The best way to meet the potassium needs of a walnut tree depends to a large extent on where it’s growing. In fact, in California, where nearly all commercial walnut trees in the United States are grown, soil potassium deficiencies occur only in limited areas. They include some of the alluvial soils in the southern Sacramento Valley as well as some of sandy soils in the San Joaquin Valley.
Still, it’s a good idea for all walnut growers to check their orchards for adequate potassium, says Janine Hasey, University of California Cooperative Extension farm advisor for Sutter County. “In some cases, the soils may be lacking the nutrient,” she says. “In others, soil potassium levels are high enough but it’s unavailable to the tree, because the nutrient is being held tightly by the soil. Also, a low level of potassium in the leaves might indicate a problem with the tree’s root system that prevents it from taking up the nutrient.”
Like other plants, walnut trees require large amounts of potassium, which they take up through their roots from potassium released into the soil solution by soil particles near the roots. However, providing the trees enough potassium to meet their needs is complicated by several factors. The nutrient moves very little in the soil and its concentration in the soil solution is very low. Also, certain clay minerals can hold onto potassium very tightly. In fact, the surface of certain clay minerals may contain 100 times more potassium than is in the soil solution. Sandy soils, on the other hand, cannot adsorb large amounts of potassium. With fine-textured soils, the problem is getting an adequate amount of the nutrient deep enough in the soil to meet the tree’s needs. That requires chiseling or trenching.
Symptoms of potassium deficiency begin appearing in early to midsummer when leaves of walnut trees turn pale. Later, the edges of leaflets fold upward and curl, exposing a grayish underside. Most of the affected leaves are along the middle of the shoots. Leaf size, shoot growth and, eventually, nut size is reduced.
Hasey recommends checking potassium levels using a leaf analysis of samples taken in July. That’s when potassium levels tend to stabilize, she explains. A reading below 0.9 percent is considered deficient, while a value over 1.2 percent indicates the tree is receiving an adequate amount of the nutrient.
“Take samples in areas of your orchard where the majority of trees look similar,” she advises. “Sample poorly-growing trees separately.”
Although it costs more, many walnut growers use potassium sulfate for correcting potassium deficiencies to avoid possible toxicity problems when using potassium chloride, Hasey reports.

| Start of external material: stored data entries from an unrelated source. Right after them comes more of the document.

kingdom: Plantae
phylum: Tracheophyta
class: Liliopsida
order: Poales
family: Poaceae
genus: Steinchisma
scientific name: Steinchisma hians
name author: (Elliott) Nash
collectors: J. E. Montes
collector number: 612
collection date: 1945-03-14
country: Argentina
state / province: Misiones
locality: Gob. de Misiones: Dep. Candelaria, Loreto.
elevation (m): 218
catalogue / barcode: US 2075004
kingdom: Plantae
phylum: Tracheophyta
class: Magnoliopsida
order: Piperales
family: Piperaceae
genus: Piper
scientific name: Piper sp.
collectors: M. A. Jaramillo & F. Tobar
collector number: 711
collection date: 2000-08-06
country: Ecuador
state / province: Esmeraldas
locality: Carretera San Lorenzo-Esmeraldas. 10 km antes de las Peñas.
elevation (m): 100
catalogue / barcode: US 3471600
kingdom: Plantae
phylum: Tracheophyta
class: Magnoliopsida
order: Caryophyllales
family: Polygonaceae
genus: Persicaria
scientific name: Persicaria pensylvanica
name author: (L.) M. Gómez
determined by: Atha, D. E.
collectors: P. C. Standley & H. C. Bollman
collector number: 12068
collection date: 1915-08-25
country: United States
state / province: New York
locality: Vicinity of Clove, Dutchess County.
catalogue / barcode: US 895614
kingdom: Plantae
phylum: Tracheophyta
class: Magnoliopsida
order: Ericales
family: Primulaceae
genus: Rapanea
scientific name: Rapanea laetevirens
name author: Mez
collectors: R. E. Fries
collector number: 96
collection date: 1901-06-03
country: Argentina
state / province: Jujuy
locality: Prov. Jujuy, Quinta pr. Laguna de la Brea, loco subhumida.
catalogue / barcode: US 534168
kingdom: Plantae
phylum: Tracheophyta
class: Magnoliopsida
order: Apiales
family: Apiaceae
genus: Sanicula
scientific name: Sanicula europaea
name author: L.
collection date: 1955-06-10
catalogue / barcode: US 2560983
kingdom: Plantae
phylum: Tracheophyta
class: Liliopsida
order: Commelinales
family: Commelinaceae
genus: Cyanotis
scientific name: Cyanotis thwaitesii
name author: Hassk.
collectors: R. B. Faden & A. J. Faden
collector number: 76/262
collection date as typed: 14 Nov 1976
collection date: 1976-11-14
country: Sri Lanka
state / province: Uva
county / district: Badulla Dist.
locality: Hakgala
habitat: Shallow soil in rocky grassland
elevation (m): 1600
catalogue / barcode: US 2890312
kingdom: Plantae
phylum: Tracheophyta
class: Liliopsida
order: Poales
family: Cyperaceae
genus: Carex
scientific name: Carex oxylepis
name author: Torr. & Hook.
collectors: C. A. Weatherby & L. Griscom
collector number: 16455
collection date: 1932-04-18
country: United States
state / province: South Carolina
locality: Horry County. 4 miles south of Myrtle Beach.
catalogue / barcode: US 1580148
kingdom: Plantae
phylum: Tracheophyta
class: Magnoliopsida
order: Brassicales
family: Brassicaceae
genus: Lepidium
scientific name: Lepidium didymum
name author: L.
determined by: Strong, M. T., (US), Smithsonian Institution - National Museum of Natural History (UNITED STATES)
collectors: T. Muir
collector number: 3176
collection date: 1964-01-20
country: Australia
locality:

She does not recommend using a blended fertilizer, like 16-16-16, to supply potassium for walnut trees. “Because a blend won’t provide enough potassium in a concentrated form, it will get tied up by the soil and won’t be available for the tree,” she says.
The amount of supplemental potassium required can vary depending on the type of soil and the individual orchards’ needs. Normally, if walnut trees require additional potassium, it is applied after harvest before fall rains begin, Hasey notes. Correcting a chronic deficiency in heavy clay or silt-loam soils calls for massive amounts of potassium sulfate or other potassium fertilizer – about 1,700 to 2,000 pounds per acre, she says.
“You need to apply very high rates of potassium in a concentrated area so that it will penetrate deep enough into the soil to correct this type of deficiency,” Hasey says. “You may not see the affects until the second season. But this treatment will remain effective for about 4 to 5 years after application.”
To correct a deficiency in sandy soils, she recommends applying a potassium fertilizer at the rate of 400 pounds per acre annually.
For orchards where leaf analysis reveals borderline potassium levels (.9 percent to 1.2 percent), Hasey recommends applying a maintenance rate of 400 to 500 pounds of potassium per acre once a year as needed to reach an adequate level.
Potassium should be banded or drilled on either side of the tree, rather than broadcast, in the fall, she notes. It can also be supplied through the irrigation system during the growing season.
“Previous research here in northern California found that four years after potassium was broadcast, it had moved less than 6 inches into the soil,” Hasey says. “However, in that same period, potassium applied in a band on the soil surface had moved more than 2 feet into the root zone.”